A: Centralising curve analytics means putting a REST API (an interface used by two computer systems to exchange information securely) on top of the Murex rate curve module. This exposes all the curve analytics in a very simple yet complete API that any system within the organisation can use. This enables firms to minimise reconciliation costs and to adapt quickly to the next market change that is inevitable. This single source of truth can be plugged into any other system and avoids the redundancy of multiple similar programs doing the same calculation.
When it comes to model validation, whether they are using a vendor or in-house system, firms need to make sure they invest in having the right people who can understand the curve and the right processes in place.
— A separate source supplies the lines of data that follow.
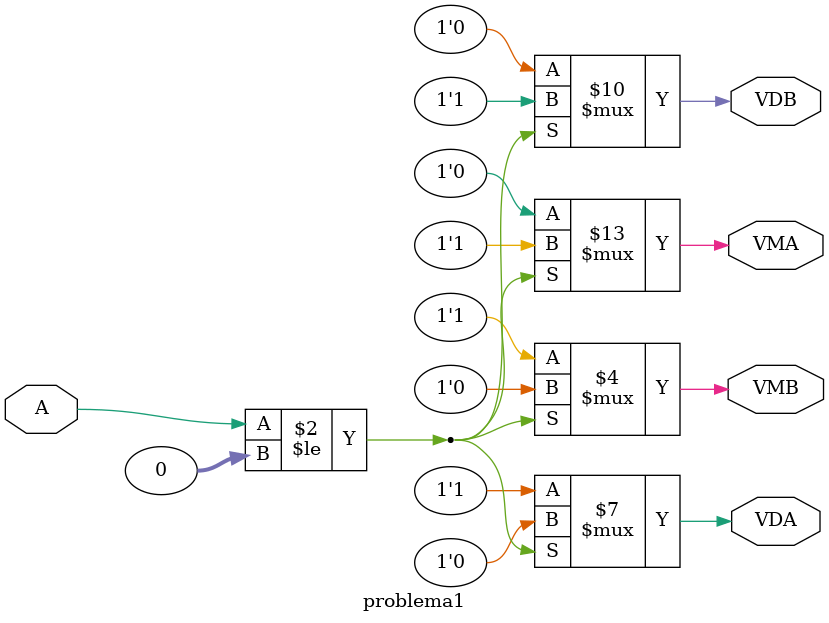
<source format=sv>
module problema1 (
    
    input logic A,
    output logic VDA, VMA, VDB, VMB);

    always_comb begin
        if (A <= 0) begin
            VMA <= 1;
            VDB <= 1;
            VDA <= 0;
            VMB <= 0;
        end
        else begin
            VDA <= 1;
            VMB <= 1;
            VMA <= 0;
            VDB <= 0;
        end
    end
    
endmodule
</source>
On the technology side, they typically need some APIs to retrieve historical data, and to be able to manipulate data to build confidence that the firms’ analytics models will hold up in any foreseeable world of potential future market scenarios.
Technology should be a part of firm’s ongoing investment, so they stay up to date and don’t compromise on the tools they are using. Some firms use workarounds to solve tactical problems, but over time, these pile up and make it much more painful to upgrade than if [firms] were continuously investing in upgrading tools, little by little.
Q: What are the benefits a firm can achieve if they utilise technology and services to support their trading strategies to better navigate the changes in the markets?
A: The most important benefit is the impact on trading performance. Firms get the right analytics at the right time, and the prices and risk management are reliable.
But there are also cost benefits. Reconciliations costs are causing a lot of pain for organisations and investing in a centralised curve analytics process and technology will help them reduce these costs significantly. Another benefit is that it creates a habit of adapting to change and validating the model.
Q: What final piece of advice would you give our readers who are keen to prepare their curve analytics this year?
A: Revisit your curve construction techniques. It is very important to review this given the LIBOR discontinuation, inflation and high rates. Fix the problems you have using available information. Firms like Murex are here to help and share expertise.
Also, assume you will have to fix curve constructions again every year and invest constantly in change implementation. Finally, assume there will be a disrupting event every year and put plans in place on the basis of this assumption.